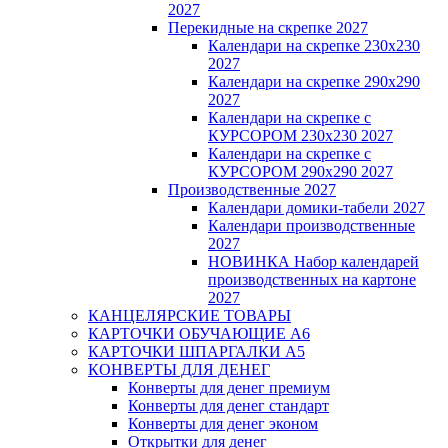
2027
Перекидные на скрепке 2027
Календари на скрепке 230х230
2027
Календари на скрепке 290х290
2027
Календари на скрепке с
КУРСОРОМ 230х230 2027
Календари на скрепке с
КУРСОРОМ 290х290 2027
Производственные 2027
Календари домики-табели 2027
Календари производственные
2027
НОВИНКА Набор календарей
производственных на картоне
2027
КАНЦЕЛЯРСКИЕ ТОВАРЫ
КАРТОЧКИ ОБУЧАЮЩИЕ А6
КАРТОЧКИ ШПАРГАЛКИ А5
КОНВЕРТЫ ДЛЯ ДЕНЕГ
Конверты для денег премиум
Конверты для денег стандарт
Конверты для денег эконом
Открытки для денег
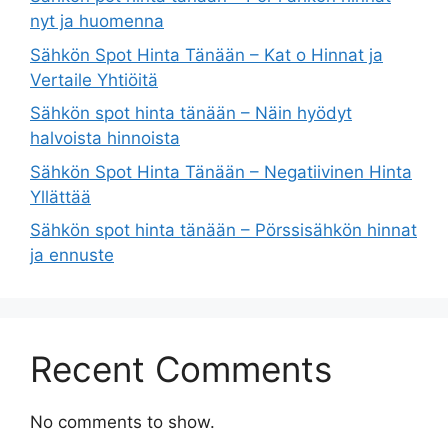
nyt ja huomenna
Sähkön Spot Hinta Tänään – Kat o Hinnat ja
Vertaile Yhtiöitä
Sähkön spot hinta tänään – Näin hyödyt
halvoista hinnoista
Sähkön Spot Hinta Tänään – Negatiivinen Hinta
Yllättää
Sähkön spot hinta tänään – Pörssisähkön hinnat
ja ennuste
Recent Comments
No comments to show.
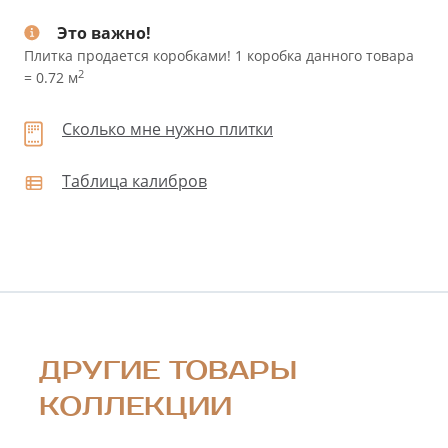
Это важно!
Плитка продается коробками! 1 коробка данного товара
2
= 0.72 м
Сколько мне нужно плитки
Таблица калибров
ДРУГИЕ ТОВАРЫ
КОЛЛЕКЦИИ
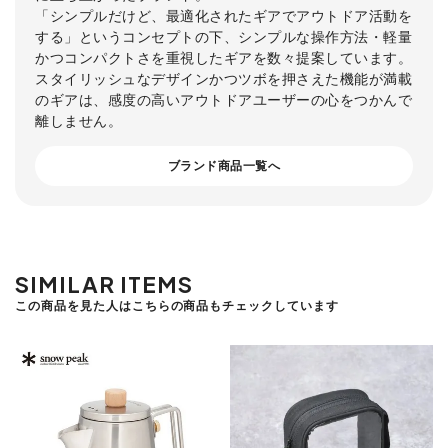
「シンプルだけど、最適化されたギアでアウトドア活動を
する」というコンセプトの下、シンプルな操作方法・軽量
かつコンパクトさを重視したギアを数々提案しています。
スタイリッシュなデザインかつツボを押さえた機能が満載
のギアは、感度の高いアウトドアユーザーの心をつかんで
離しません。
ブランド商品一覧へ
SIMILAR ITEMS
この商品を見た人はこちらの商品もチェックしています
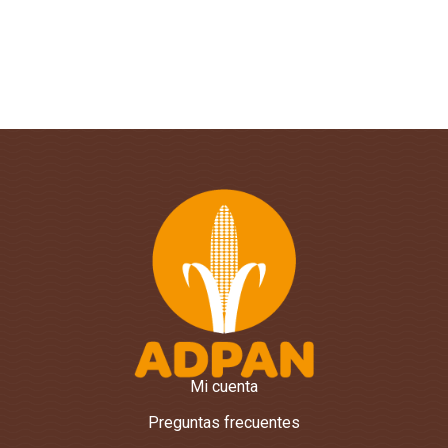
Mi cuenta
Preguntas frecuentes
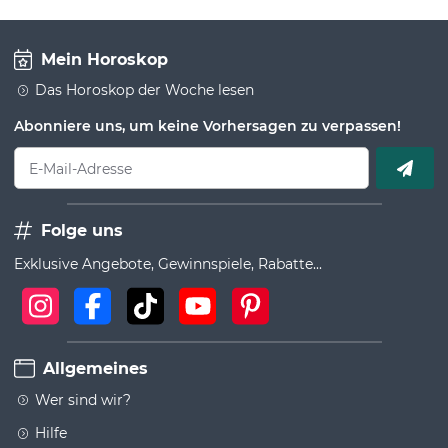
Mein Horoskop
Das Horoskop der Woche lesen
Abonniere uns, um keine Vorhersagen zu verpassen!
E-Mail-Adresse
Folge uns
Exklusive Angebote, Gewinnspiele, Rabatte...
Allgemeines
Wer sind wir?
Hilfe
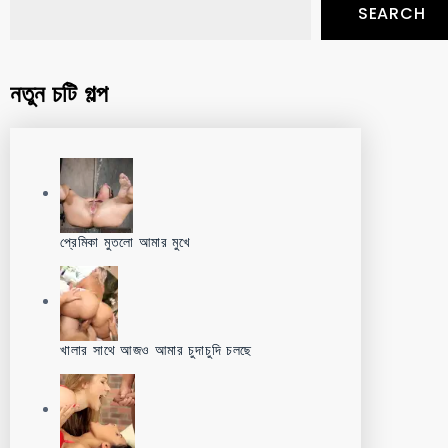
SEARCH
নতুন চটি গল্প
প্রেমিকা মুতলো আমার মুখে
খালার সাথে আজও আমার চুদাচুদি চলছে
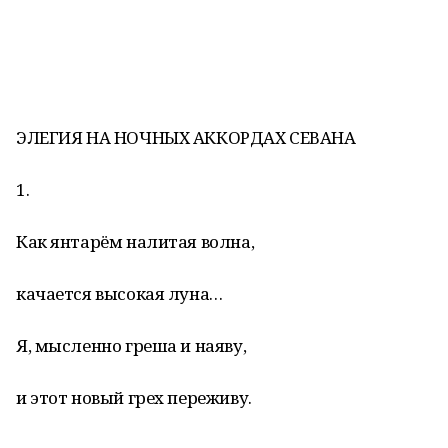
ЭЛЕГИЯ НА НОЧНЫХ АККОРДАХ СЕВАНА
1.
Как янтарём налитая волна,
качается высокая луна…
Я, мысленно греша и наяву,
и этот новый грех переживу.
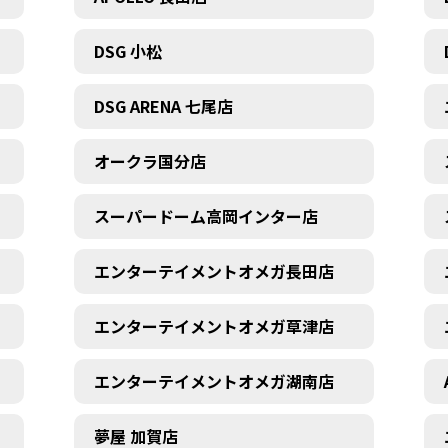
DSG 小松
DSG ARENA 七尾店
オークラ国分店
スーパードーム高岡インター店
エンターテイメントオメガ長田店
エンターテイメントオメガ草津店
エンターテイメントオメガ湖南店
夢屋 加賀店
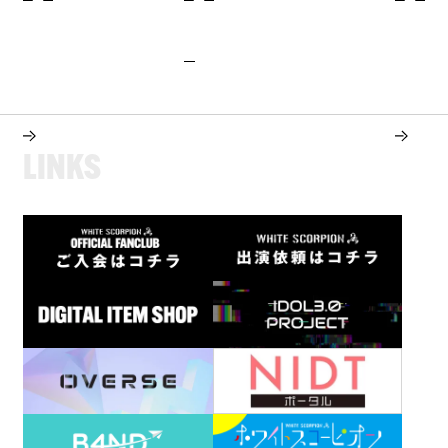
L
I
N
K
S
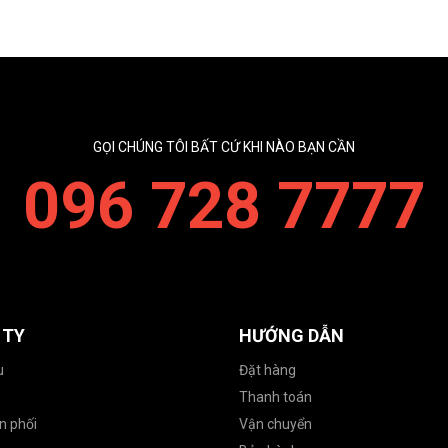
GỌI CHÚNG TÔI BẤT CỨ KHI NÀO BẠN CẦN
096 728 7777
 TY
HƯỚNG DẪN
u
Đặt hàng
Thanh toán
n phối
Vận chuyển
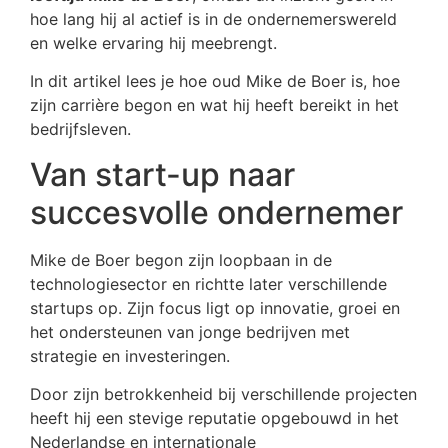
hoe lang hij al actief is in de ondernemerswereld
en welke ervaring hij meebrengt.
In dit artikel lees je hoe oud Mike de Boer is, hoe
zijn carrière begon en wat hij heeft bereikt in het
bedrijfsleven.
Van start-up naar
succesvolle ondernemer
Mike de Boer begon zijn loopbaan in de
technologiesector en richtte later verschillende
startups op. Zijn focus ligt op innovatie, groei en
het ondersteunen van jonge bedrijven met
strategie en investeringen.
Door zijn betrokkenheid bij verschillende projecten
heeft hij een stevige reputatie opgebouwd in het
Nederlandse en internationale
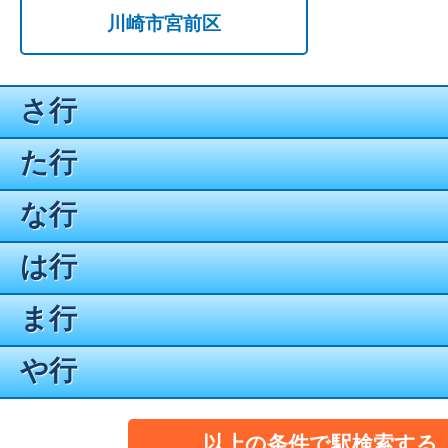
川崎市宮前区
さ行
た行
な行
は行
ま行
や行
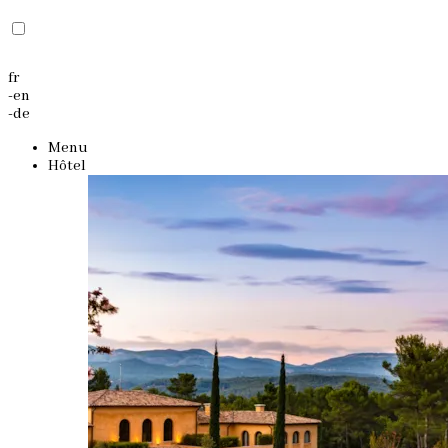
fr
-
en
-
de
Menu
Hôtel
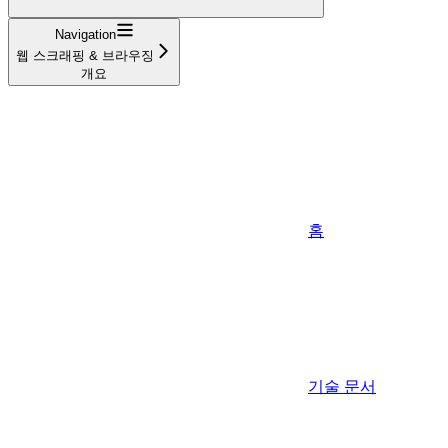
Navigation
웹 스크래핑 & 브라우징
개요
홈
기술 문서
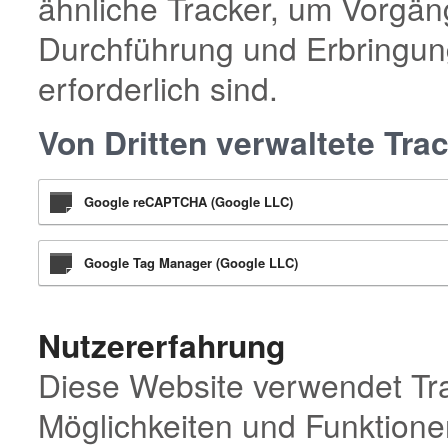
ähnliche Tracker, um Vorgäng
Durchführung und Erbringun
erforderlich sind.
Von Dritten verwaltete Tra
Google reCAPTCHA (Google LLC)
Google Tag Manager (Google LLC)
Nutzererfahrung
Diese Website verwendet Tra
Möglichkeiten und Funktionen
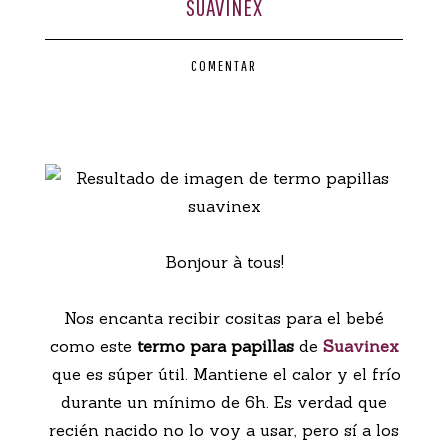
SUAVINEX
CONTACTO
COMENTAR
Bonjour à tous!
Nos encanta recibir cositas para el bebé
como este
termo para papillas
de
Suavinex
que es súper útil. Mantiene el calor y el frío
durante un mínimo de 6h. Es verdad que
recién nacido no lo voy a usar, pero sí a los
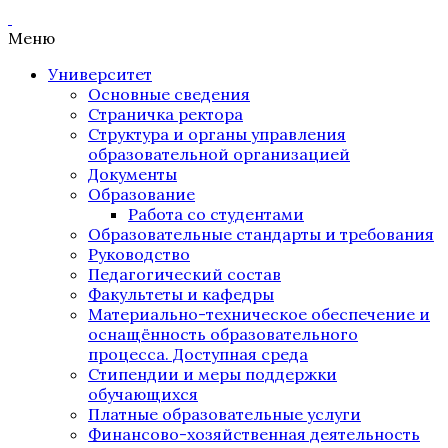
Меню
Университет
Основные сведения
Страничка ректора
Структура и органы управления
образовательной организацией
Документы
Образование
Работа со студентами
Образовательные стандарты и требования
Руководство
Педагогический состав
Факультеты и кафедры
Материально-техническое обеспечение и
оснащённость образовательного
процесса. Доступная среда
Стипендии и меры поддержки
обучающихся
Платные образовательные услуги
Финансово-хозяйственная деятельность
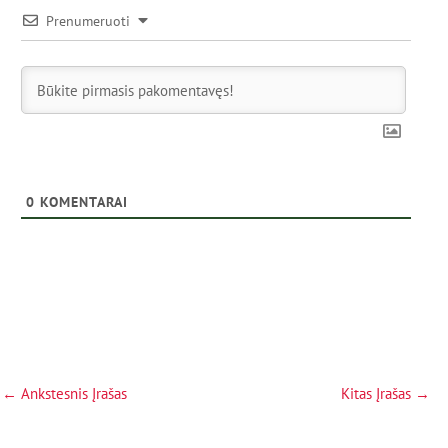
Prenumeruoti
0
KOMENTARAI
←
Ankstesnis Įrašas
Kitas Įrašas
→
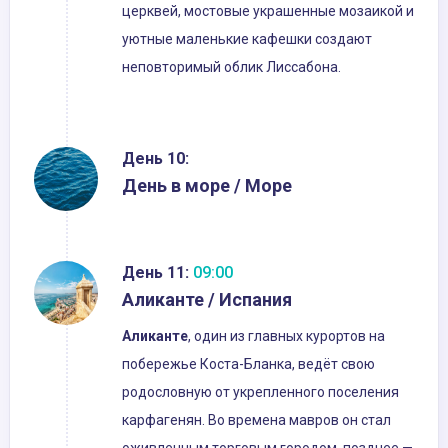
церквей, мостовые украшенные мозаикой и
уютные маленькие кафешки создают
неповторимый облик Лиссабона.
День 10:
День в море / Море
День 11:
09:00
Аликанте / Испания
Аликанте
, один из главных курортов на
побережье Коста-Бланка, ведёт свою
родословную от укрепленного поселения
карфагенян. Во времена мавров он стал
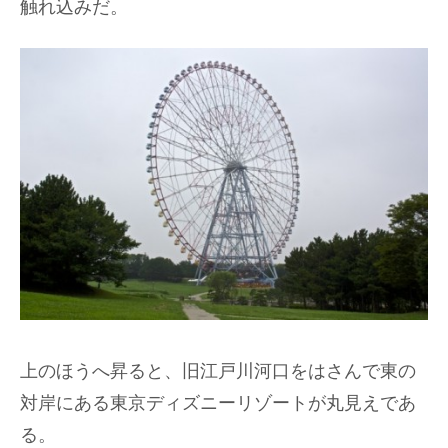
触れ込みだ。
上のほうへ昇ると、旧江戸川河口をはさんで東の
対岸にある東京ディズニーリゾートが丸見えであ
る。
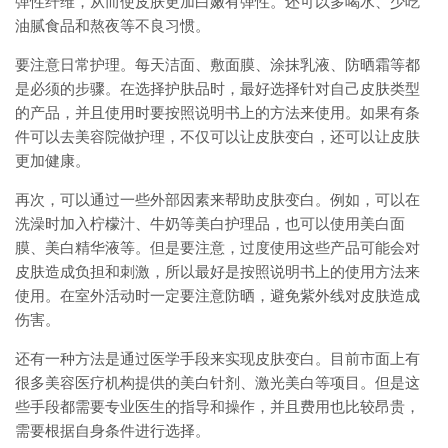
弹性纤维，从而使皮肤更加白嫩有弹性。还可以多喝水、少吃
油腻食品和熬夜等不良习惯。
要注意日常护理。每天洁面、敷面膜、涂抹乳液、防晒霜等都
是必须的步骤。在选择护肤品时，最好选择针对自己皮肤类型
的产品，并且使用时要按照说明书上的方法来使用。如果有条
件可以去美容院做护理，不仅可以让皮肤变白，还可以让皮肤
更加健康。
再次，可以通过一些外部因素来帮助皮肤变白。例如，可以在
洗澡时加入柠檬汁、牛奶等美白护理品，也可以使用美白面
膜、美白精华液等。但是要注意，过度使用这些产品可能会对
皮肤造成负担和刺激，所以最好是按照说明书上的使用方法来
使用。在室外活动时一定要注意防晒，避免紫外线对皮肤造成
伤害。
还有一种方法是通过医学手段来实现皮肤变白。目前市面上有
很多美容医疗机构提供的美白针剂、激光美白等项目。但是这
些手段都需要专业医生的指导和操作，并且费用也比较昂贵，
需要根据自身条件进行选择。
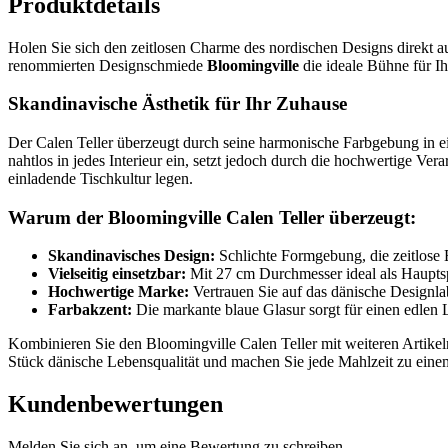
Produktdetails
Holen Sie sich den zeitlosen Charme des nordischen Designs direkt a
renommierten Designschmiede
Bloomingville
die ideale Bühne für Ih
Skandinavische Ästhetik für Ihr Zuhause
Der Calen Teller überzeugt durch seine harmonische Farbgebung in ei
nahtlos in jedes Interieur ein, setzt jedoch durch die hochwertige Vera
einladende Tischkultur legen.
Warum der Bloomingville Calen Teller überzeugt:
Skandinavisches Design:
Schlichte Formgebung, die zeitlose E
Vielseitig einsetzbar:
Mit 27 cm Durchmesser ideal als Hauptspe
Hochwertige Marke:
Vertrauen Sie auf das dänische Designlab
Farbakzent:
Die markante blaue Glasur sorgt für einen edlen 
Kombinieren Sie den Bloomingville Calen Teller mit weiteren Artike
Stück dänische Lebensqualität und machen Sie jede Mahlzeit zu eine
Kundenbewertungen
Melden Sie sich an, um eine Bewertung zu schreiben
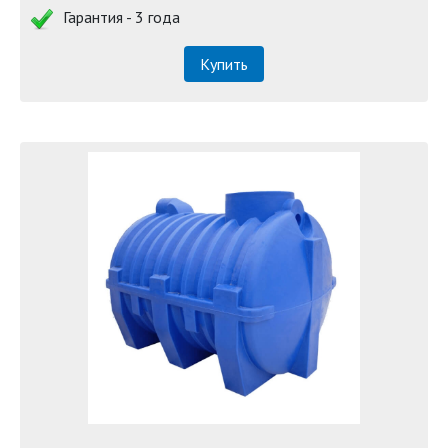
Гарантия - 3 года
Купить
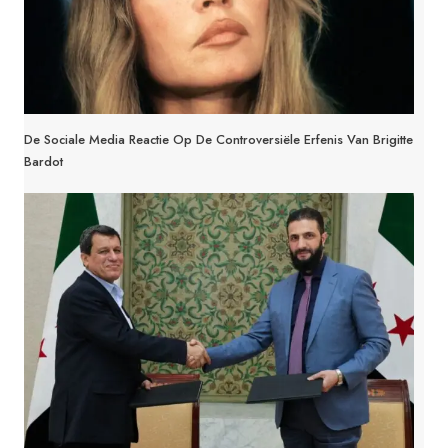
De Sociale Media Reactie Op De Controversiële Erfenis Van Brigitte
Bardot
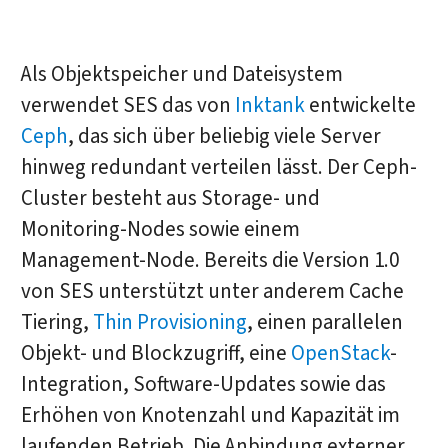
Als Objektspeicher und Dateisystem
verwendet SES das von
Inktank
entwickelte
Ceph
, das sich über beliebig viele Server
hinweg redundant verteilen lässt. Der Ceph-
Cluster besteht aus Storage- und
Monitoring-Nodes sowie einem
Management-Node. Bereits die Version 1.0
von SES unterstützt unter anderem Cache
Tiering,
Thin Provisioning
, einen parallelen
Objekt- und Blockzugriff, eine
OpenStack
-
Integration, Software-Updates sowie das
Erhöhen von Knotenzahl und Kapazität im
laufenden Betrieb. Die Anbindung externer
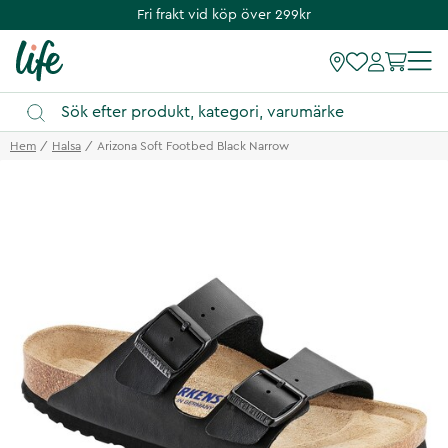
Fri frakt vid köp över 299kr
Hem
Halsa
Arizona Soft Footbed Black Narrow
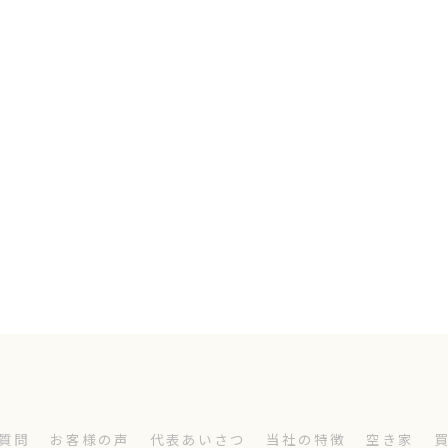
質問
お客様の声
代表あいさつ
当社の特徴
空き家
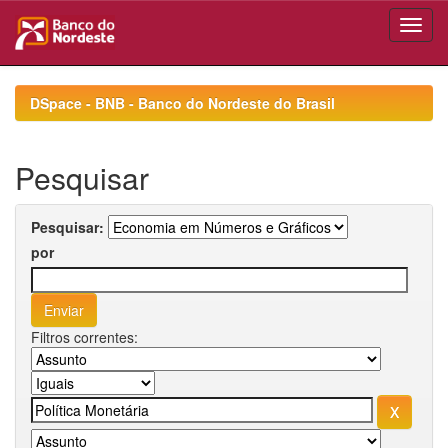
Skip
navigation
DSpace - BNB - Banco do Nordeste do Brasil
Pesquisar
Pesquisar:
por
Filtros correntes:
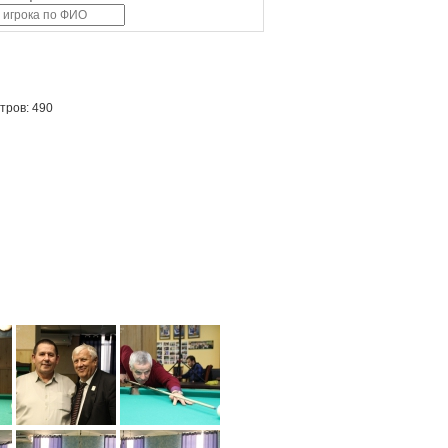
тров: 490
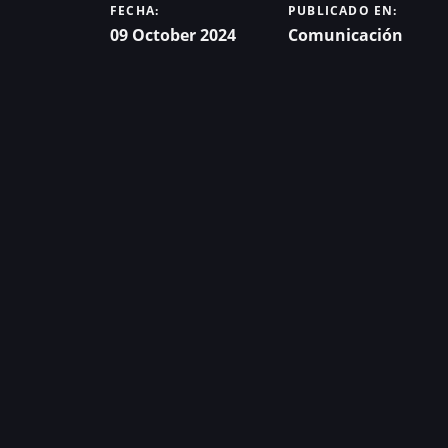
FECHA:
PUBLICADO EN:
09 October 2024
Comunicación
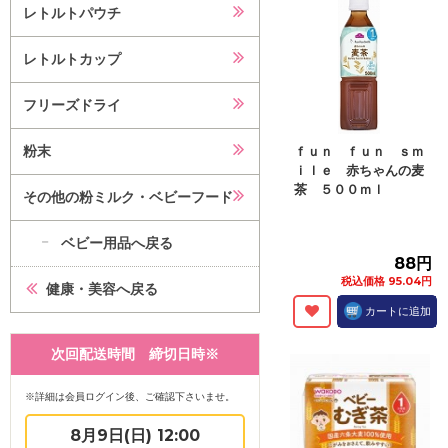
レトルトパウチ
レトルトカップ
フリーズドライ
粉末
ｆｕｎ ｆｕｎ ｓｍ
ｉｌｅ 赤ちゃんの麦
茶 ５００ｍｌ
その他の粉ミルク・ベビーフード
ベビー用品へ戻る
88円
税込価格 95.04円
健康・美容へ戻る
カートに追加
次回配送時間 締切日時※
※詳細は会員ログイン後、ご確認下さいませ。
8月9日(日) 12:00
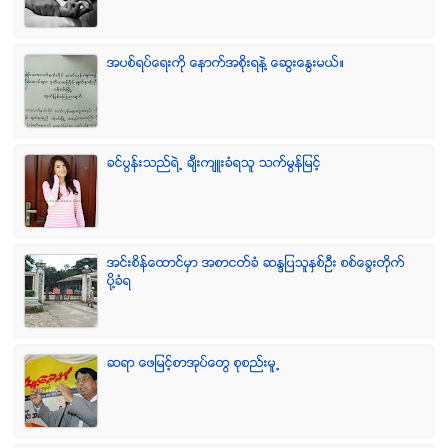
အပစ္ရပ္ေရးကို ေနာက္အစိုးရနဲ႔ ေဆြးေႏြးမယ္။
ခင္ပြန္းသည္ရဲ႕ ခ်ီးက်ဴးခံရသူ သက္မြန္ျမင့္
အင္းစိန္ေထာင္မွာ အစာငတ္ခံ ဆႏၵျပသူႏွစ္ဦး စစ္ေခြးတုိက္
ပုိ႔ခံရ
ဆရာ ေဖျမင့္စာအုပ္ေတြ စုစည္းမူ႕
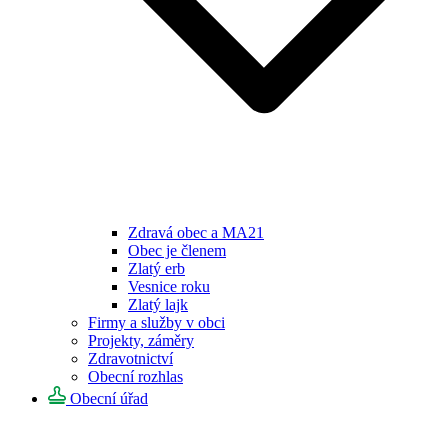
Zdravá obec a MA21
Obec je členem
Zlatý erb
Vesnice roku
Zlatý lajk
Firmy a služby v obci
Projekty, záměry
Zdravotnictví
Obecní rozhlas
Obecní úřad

######

_Required action:_ I'd like every line with the string "verwendet" copied from the listing.

_Expected answer:_
Diese Website verwendet Tra
verwendet SES das von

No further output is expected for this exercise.